© Matt Strassler [October 22, 2012]
This is article 3 in the sequence entitled How the Higgs Field Works: with Math. Here is the previous article.
In the previous article I described how and why the Higgs field has a non-zero equilibrium value. Now I want to describe what the Higgs particle is and how its mass emerges from the equations.
I should remind you that except where I state otherwise, I’m always covering the simplest possible form of the Higgs field and particle — the so-called “Standard Model Higgs” — in this set of articles. More complicated forms are possible; for instance there might be several Higgs fields rather than just one. I’ll perhaps briefly describe that more complicated case in a later article, if time permits; but for now let’s just keep it simple.
I didn’t emphasize it in the last post, but among the (apparently-)elementary fields that we’ve discovered so far in nature, the Higgs field is unique. All of the fields except the Higgs satisfy Class 0 or Class 1 equations of motion. In fact (though this is likely not true of all fields in nature) all of the ones we know about that satisfy Class 1 equations do so only because the Higgs field is non-zero; were the Higgs field zero, they would all satisfy Class 0 equations (as I explained in the first article in this series.) Instead, the Higgs field satisfies what we might call a Class -1 equation.
For a field Z(x,t) the classes I’ve defined are
- d2Z/dt2 – c2 d2Z/dx2 = – B2 Z [Class 1 — gives particles with mass]
- d2Z/dt2 – c2 d2Z/dx2 = 0 [Class 0 — gives particles with no mass]
- d2Z/dt2 – c2 d2Z/dx2= + B2 Z [Class -1 — unstable]
where in these equations I assume that B2 > 0.
The relative minus sign between Class 1 and Class -1 is crucial. In both cases, the solutions to the field equation includes Z(x,t)=0 as a particular case, but for Class 1, Z(x,t)=0 is stable, which means Z(x,t) can oscillate around zero: there are nicely behaved waves whose quanta have a mass.

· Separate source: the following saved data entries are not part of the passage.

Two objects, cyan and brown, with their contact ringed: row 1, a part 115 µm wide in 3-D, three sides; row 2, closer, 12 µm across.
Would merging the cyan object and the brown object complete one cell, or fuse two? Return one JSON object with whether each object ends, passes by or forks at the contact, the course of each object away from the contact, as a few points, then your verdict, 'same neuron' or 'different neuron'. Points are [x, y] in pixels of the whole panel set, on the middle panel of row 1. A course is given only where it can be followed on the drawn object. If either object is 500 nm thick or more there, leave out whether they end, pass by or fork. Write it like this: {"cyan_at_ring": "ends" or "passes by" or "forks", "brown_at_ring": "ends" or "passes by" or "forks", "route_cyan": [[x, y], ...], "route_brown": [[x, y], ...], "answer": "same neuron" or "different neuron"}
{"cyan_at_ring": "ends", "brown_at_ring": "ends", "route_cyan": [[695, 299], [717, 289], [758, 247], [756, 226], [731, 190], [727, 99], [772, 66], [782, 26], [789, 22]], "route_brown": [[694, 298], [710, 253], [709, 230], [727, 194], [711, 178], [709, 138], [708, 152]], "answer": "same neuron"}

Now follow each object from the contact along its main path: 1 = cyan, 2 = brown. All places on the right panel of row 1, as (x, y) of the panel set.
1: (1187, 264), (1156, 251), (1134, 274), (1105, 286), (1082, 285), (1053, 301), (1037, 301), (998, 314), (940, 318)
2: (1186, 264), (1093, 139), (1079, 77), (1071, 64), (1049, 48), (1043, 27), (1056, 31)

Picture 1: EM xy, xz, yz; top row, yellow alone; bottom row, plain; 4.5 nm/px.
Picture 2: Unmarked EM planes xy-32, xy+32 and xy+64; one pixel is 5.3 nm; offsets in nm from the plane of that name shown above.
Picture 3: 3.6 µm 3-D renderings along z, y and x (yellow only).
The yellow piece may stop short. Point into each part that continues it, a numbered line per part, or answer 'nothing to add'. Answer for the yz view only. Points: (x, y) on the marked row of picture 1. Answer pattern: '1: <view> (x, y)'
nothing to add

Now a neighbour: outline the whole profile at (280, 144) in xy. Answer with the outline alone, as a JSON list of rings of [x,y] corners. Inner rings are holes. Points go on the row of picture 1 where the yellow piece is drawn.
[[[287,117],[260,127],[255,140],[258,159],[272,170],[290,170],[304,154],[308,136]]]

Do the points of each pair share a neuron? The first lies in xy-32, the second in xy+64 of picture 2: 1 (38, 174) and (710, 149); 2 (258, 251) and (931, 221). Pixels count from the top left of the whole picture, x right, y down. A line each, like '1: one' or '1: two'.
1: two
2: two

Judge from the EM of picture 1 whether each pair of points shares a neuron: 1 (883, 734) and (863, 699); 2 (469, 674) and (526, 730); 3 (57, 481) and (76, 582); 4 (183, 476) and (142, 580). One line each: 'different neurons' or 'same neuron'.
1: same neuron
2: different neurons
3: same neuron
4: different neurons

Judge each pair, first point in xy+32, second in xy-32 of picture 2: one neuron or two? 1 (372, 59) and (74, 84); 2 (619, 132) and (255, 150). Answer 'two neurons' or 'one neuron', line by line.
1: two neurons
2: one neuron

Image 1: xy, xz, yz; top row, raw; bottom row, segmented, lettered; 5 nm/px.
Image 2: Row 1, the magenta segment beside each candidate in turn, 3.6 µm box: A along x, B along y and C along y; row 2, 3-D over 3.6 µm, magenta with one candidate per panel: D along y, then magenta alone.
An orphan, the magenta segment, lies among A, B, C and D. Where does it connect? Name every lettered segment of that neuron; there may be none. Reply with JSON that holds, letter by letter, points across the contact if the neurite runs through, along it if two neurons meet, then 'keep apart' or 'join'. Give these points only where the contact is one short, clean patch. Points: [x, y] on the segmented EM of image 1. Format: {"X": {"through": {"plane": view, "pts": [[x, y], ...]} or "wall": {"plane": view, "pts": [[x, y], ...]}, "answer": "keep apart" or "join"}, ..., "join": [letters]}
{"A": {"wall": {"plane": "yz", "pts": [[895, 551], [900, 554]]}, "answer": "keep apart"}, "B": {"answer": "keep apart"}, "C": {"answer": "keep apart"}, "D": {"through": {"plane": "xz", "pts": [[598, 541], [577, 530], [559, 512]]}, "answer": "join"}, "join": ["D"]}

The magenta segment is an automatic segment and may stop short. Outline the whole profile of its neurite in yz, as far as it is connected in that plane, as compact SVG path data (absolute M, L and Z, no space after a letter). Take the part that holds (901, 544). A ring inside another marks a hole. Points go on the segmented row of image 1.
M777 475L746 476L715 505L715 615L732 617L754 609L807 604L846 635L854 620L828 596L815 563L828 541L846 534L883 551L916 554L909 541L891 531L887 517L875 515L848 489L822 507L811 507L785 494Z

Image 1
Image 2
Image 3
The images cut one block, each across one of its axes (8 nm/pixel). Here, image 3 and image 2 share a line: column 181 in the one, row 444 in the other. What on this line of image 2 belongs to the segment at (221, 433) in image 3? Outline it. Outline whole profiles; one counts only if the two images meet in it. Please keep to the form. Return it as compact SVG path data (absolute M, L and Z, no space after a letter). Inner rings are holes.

By contrast, for Class -1, Z(x,t)=0 is unstable, which means that Z(x,t), rather than oscillating, will grow to larger and larger values of Z(x,t). In fact, unless the equation is modified, the field’s value will fly off to Z(x,t) = infinity. More precisely, while the solution to a Class 1 equation is a oscillation of Z, as in Figure 1, the solution to a Class -1 equation is exponential growth of Z, as in Figure 2.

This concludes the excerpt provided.